Write the records out again, exactly.

----- Material supplied -----

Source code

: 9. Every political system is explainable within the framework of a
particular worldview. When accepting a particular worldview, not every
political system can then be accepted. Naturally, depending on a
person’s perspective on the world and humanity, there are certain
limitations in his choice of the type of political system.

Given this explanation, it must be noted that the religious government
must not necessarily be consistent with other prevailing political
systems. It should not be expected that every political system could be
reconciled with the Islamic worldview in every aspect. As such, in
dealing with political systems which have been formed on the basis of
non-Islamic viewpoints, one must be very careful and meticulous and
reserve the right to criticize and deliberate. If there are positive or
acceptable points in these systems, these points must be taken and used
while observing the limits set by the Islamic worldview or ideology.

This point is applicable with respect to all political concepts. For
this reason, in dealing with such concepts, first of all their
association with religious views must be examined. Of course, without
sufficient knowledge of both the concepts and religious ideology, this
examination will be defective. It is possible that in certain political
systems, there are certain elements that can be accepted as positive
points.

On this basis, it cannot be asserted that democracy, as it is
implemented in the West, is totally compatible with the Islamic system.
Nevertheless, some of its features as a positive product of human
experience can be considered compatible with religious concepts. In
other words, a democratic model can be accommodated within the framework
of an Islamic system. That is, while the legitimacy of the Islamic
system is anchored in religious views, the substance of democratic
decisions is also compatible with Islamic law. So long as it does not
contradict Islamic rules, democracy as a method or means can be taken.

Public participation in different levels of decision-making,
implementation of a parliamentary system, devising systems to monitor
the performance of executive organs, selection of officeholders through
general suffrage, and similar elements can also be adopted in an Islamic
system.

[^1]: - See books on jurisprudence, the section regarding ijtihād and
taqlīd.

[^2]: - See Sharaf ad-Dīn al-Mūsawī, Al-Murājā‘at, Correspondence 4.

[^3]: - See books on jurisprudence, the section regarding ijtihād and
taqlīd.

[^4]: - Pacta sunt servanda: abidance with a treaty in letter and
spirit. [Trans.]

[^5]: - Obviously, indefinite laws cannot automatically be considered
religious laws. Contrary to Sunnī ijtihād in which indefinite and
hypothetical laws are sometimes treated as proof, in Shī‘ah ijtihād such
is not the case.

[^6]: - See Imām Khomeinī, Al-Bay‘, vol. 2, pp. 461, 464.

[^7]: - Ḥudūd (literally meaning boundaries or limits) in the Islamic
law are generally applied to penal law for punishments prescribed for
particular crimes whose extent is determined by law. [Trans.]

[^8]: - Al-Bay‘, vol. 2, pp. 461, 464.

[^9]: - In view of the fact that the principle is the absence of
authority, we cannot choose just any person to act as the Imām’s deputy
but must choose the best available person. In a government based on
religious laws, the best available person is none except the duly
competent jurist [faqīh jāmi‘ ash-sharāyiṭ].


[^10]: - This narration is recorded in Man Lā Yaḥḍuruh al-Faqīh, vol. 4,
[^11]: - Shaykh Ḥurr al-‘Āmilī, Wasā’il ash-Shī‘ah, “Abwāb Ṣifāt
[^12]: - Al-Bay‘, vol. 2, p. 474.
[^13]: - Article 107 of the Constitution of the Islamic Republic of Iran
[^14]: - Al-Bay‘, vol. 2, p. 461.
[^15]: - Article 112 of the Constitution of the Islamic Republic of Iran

-----

* Finished task *
Source code

: 9. Every political system is explainable within the framework of a
particular worldview. When accepting a particular worldview, not every
political system can then be accepted. Naturally, depending on a
person’s perspective on the world and humanity, there are certain
limitations in his choice of the type of political system.

Given this explanation, it must be noted that the religious government
must not necessarily be consistent with other prevailing political
systems. It should not be expected that every political system could be
reconciled with the Islamic worldview in every aspect. As such, in
dealing with political systems which have been formed on the basis of
non-Islamic viewpoints, one must be very careful and meticulous and
reserve the right to criticize and deliberate. If there are positive or
acceptable points in these systems, these points must be taken and used
while observing the limits set by the Islamic worldview or ideology.

This point is applicable with respect to all political concepts. For
this reason, in dealing with such concepts, first of all their
association with religious views must be examined. Of course, without
sufficient knowledge of both the concepts and religious ideology, this
examination will be defective. It is possible that in certain political
systems, there are certain elements that can be accepted as positive
points.

On this basis, it cannot be asserted that democracy, as it is
implemented in the West, is totally compatible with the Islamic system.
Nevertheless, some of its features as a positive product of human
experience can be considered compatible with religious concepts. In
other words, a democratic model can be accommodated within the framework
of an Islamic system. That is, while the legitimacy of the Islamic
system is anchored in religious views, the substance of democratic
decisions is also compatible with Islamic law. So long as it does not
contradict Islamic rules, democracy as a method or means can be taken.

Public participation in different levels of decision-making,
implementation of a parliamentary system, devising systems to monitor
the performance of executive organs, selection of officeholders through
general suffrage, and similar elements can also be adopted in an Islamic
system.

[^1]: - See books on jurisprudence, the section regarding ijtihād and
taqlīd.

[^2]: - See Sharaf ad-Dīn al-Mūsawī, Al-Murājā‘at, Correspondence 4.

[^3]: - See books on jurisprudence, the section regarding ijtihād and
taqlīd.

[^4]: - Pacta sunt servanda: abidance with a treaty in letter and
spirit. [Trans.]

[^5]: - Obviously, indefinite laws cannot automatically be considered
religious laws. Contrary to Sunnī ijtihād in which indefinite and
hypothetical laws are sometimes treated as proof, in Shī‘ah ijtihād such
is not the case.

[^6]: - See Imām Khomeinī, Al-Bay‘, vol. 2, pp. 461, 464.

[^7]: - Ḥudūd (literally meaning boundaries or limits) in the Islamic
law are generally applied to penal law for punishments prescribed for
particular crimes whose extent is determined by law. [Trans.]

[^8]: - Al-Bay‘, vol. 2, pp. 461, 464.

[^9]: - In view of the fact that the principle is the absence of
authority, we cannot choose just any person to act as the Imām’s deputy
but must choose the best available person. In a government based on
religious laws, the best available person is none except the duly
competent jurist [faqīh jāmi‘ ash-sharāyiṭ].


[^10]: - This narration is recorded in Man Lā Yaḥḍuruh al-Faqīh, vol. 4,
[^11]: - Shaykh Ḥurr al-‘Āmilī, Wasā’il ash-Shī‘ah, “Abwāb Ṣifāt
[^12]: - Al-Bay‘, vol. 2, p. 474.
[^13]: - Article 107 of the Constitution of the Islamic Republic of Iran
[^14]: - Al-Bay‘, vol. 2, p. 461.
[^15]: - Article 112 of the Constitution of the Islamic Republic of Iran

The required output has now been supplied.